◆ Saved data entries ◆
--------------------------------------------------

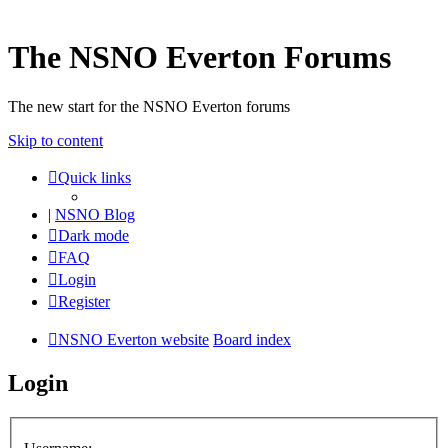
The NSNO Everton Forums
The new start for the NSNO Everton forums
Skip to content
Quick links
|
NSNO Blog
Dark mode
FAQ
Login
Register
NSNO Everton website
Board index
Login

--------------------------------------------------

◆ Work task ◆
Exactly how many lines in the records contain the string "NSNO"? Give that number alone.

◆ Answer box ◆
4